Yesterday was a scramble to wrap up preparations and mid-afternoon I made the quick trip from my home-sweet-home to Nebraska City. Unlike a lot of the people in the program I live relatively close and don’t have far to go. Most traveling by car had a rough go because of all the flooding in the area. Those flying, well, had that nonsense to deal with of course. In truth, the drive was one of the best parts of my day. I would not have minded a detour that took me two hours off a regular route (as long as it was expected). I covet the time I’m the car to think about life.
My thoughts largely rotated around my expectations for the next ten days. I’ve got a week and a half of immersion in all things writing related and Lied Lodge Living. It’s an experience that truely does not compare to any other in my life. I can expect to laugh, and cry, and be filled with anxiety, doubt, confidence, and satisfaction. Sometimes all at the same time.
On my drive I was thinking about my first Res and how one of the people in the “upper class” said something about crying. At the time I’m sure the look in my face was screwed up with disbelief. What on earth is there to cry about? She just said “you’ll see”. Now that I’ve been here twice before, I know exactly what she’s talking about and was thinking about that in the car.
What will it be? How does one spiral into that frantic state. Is it the total immersion? The people? The overwhelming amount of thought my brain goes through? Probably a combination of all of it and the only other question will be “when”. Then again, life always has a way of surprising us so maybe something about this time will be different. So far though, that has not been the case.
Day 0 and I’ve already gone through the familiar first steps of coming together with the group, feeling awkward like I don’t belong, worrying about where to sit (there were not very many open seats when I came in the room and none next to any familiar faces), and then sitting alone in the front row.
Time slowed down to a snails pace and the next 15 minutes in that seat felt like 5 painful years creeping by. Why the hell would they say to be there at 6:15 if they were not going to start the welcome presentation until 6:30? Good grief.

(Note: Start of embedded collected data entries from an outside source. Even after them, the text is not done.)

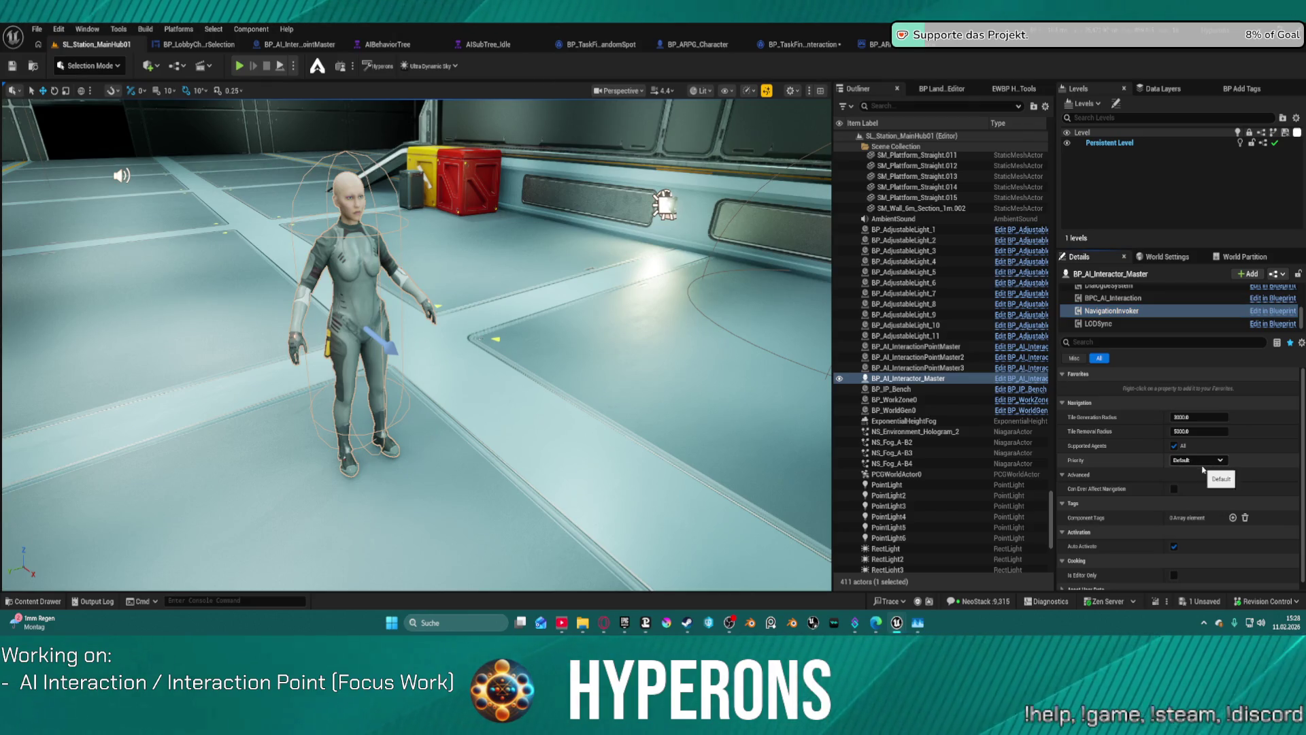
pyautogui.click(1197, 491)
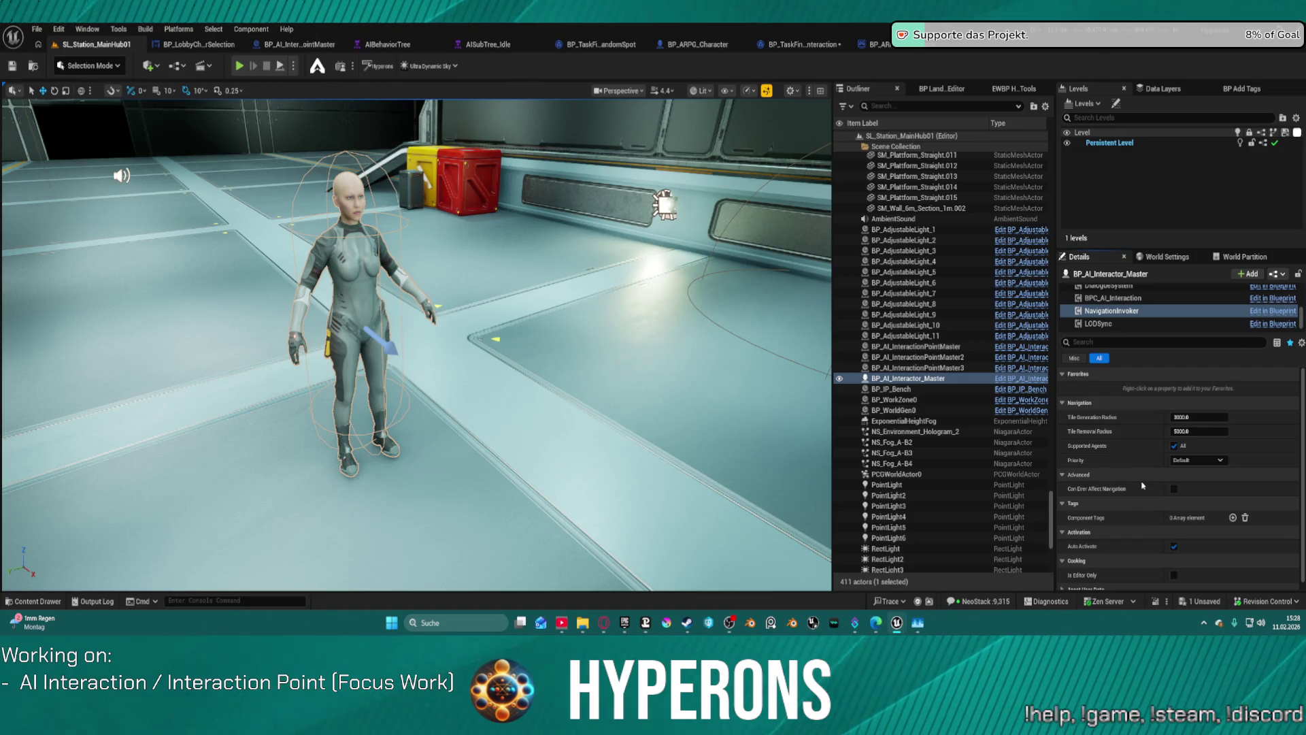
# Place a Nav Mesh Bounds Volume from the Quick Add actor list
pyautogui.click(157, 69)
pyautogui.moveTo(178, 264)
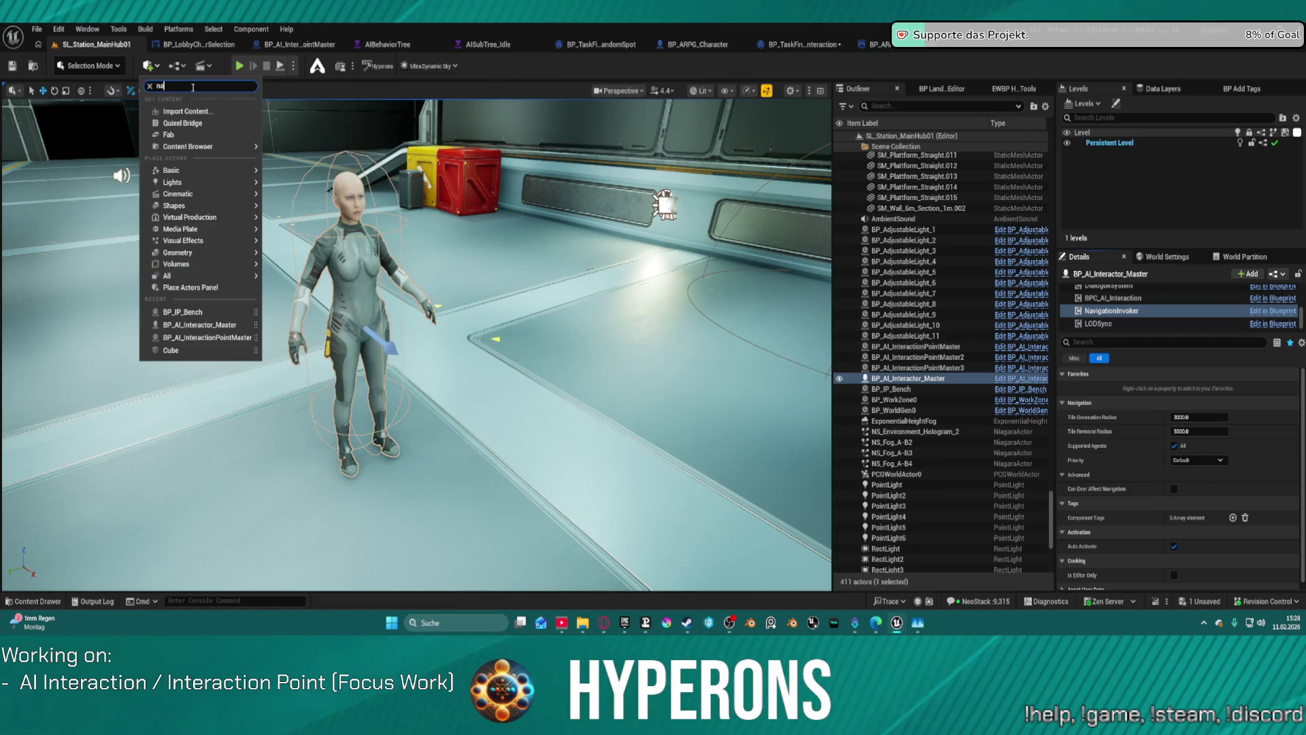
pyautogui.write('v')
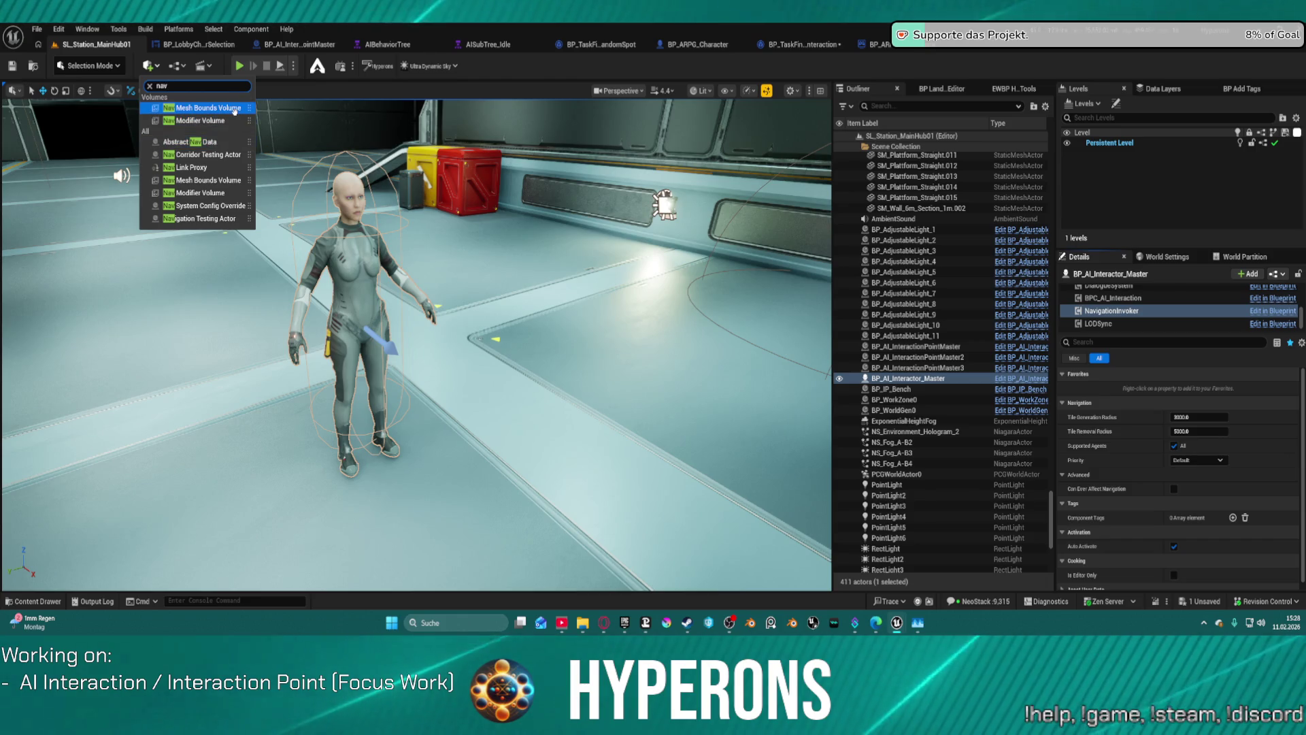
pyautogui.click(234, 109)
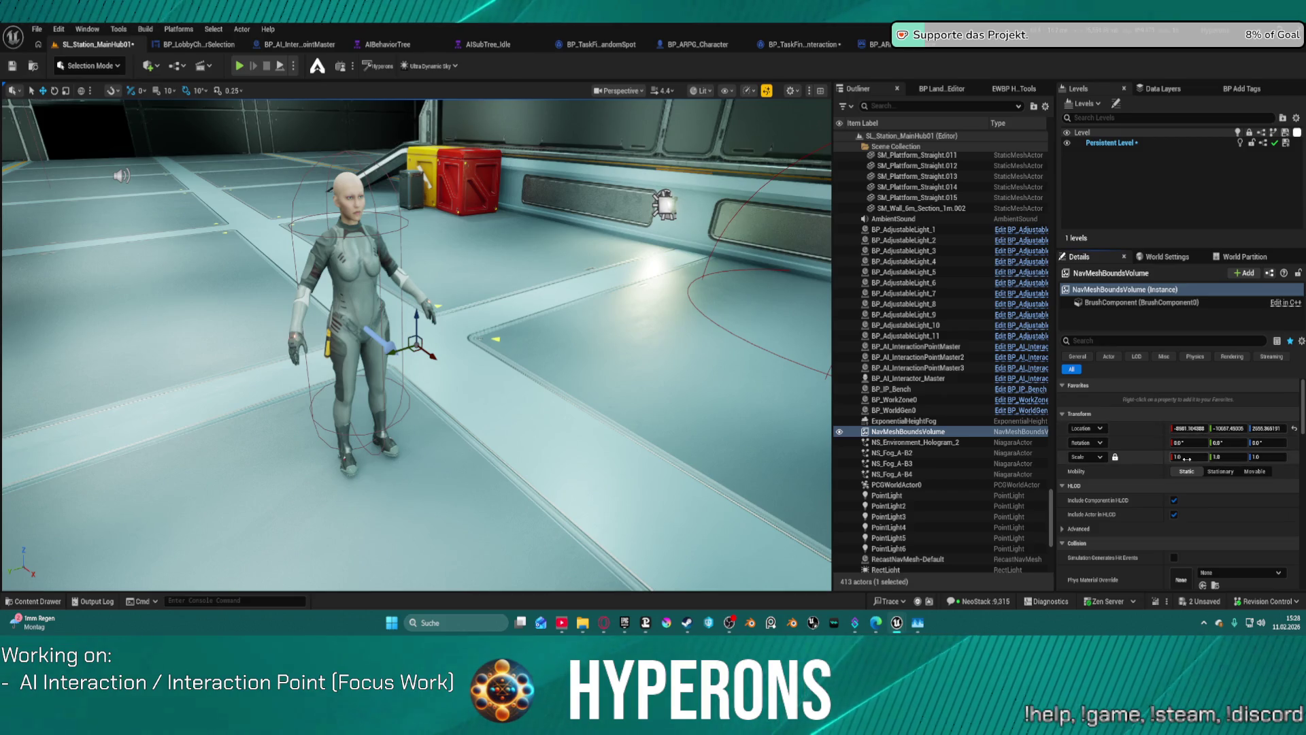
# Frame and raise the NavMeshBoundsVolume, then set its locked uniform scale to 100
pyautogui.press('f')
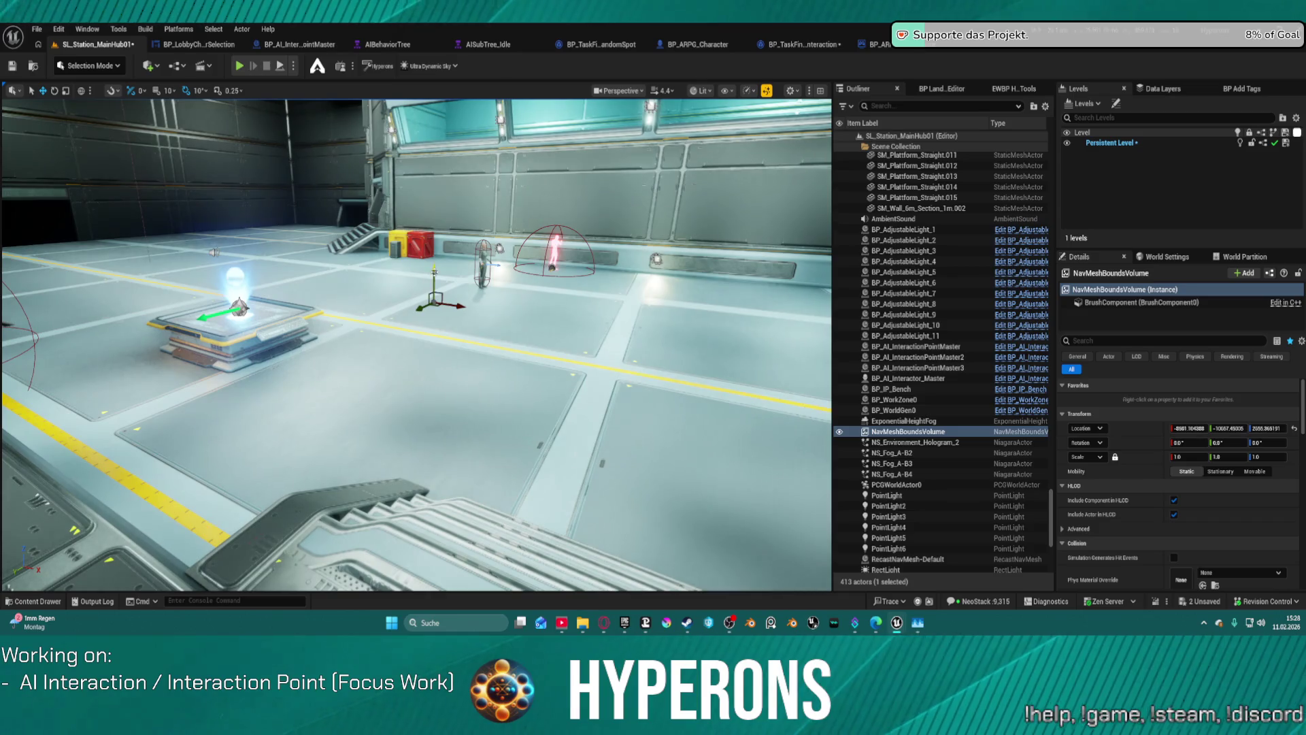
pyautogui.moveTo(434, 279); pyautogui.dragTo(435, 228)
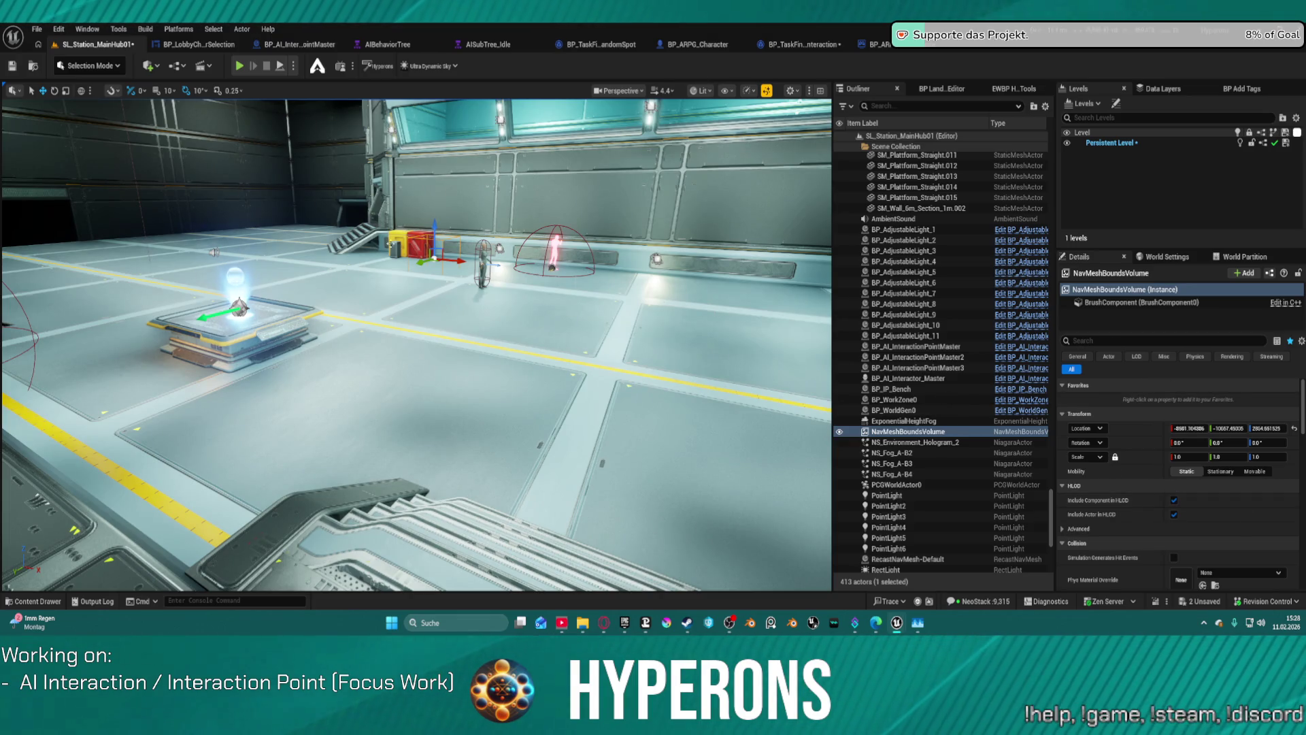
pyautogui.click(1190, 456)
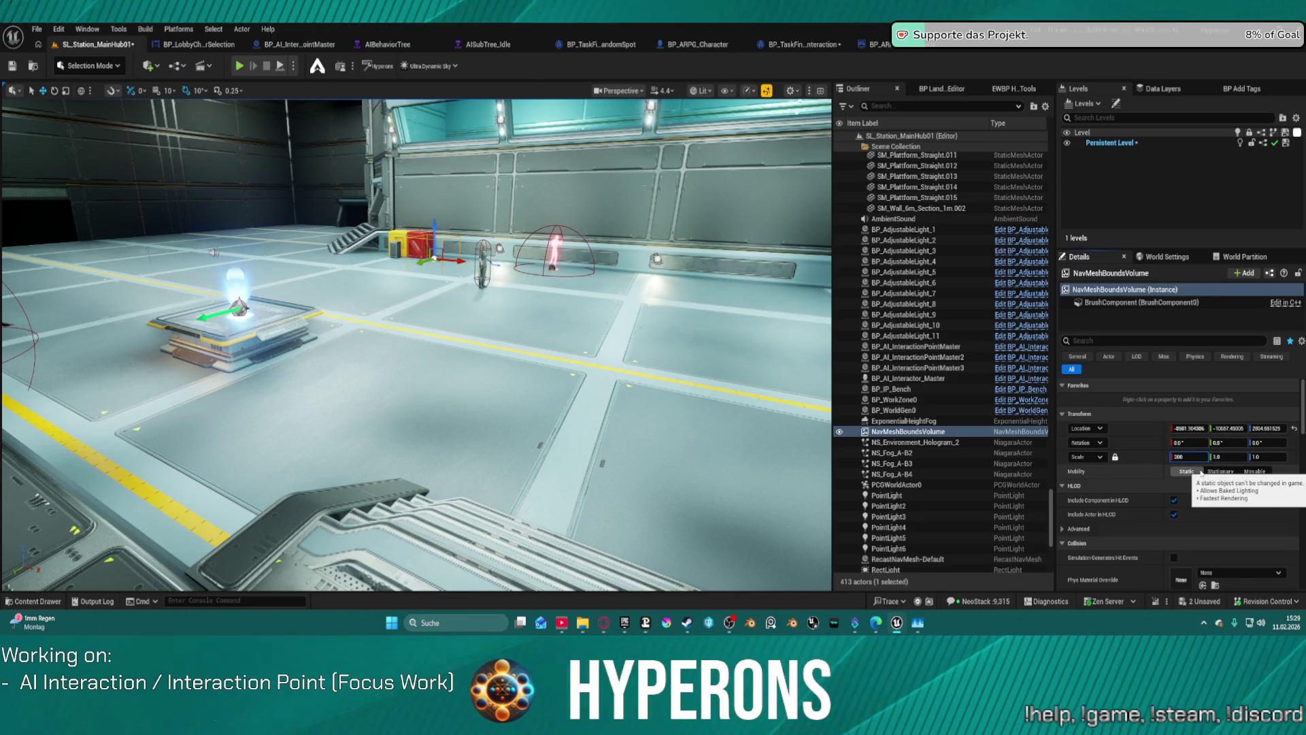
pyautogui.press('Return')
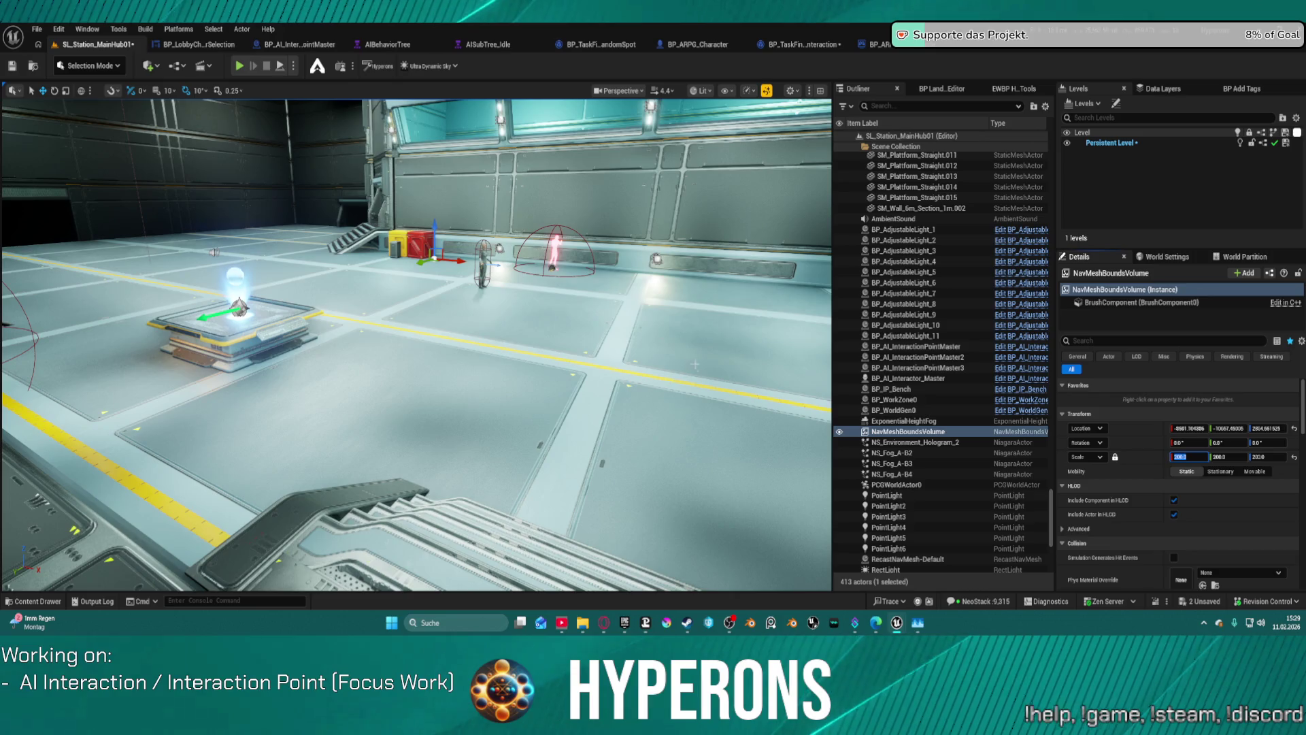
pyautogui.press('f')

And if that wasn’t bad enough, the dinner to follow was equally awkward. I went into the dining room with a friend from my weekly writing group and we selected a table and made a straight line for the buffet. When I returned I found someone else’s plate at my space at the table which left no open seat for me to sit and eat. My choices? Sitting at the adjacent table alone which would make me a stark center of attention, or sitting with people I didn’t know, or squeezing in – making that 4-top into a 5-top. I choose the latter. It was super awkward.
I fucking hate the dining room. Hate it.
Anyway, after a dinner of salad and chocolate cake I lingered a bit because Margret was telling a story and then i left at the same time as she did. I went to my room to recover. It sounds like no freaking big deal, any normal person would not batt an eyelash. But not yours truly. I wish I could get over myself. Good grief! 🤦🏼♀️
After that I went for a walk and that felt great. The sun was nearing the horizon and I knew I had about 45 minutes to go out and come back to the back patio of the lodge to watch it dip below the tree line. That’s exactly what I did. The walk was peaceful albeit not exactly refreshing as I could not relax my mind. I got a few nice snaps in of a tiny lake area that I had not visited before. Then, returning to my starting point, found a lovely inconspicuous spot on the patio.
The sunset was so-so. I’m sure there will be better ones in the future because I’ve seen it.
After the sunset I lingered again and a first year student came out solo for a view or a bit of fresh air. That’s when I did a thing I almost never do, which is approach and introduce myself. We chatted about the program for about a half an hour and it was good. A highlight of the night really. One on one is much more my speed.
When that conversation exhausted itself, I excused myself and went to the “bookstore” to help a few of my friends do inventory. That was it for my night. What would follow is the familiar return to the room for a night of tossing and turning and trouble falling asleep.
Fitbit says I got 6 hours, but it certainly does not feel like it.
Right about now I’m 54 minutes into a sesh with the treadmill in the exercise room at the lodge. Another familiar space, and a welcoming one. I only have a few more minutes before I need to scoot my booty to get dressed for the day, eat breakfast (sans dining room), and get to student orientation which starts at 8:30 (or will it be 8:45? 😉).
I’ve gotten some steps and now it’s time to dive in!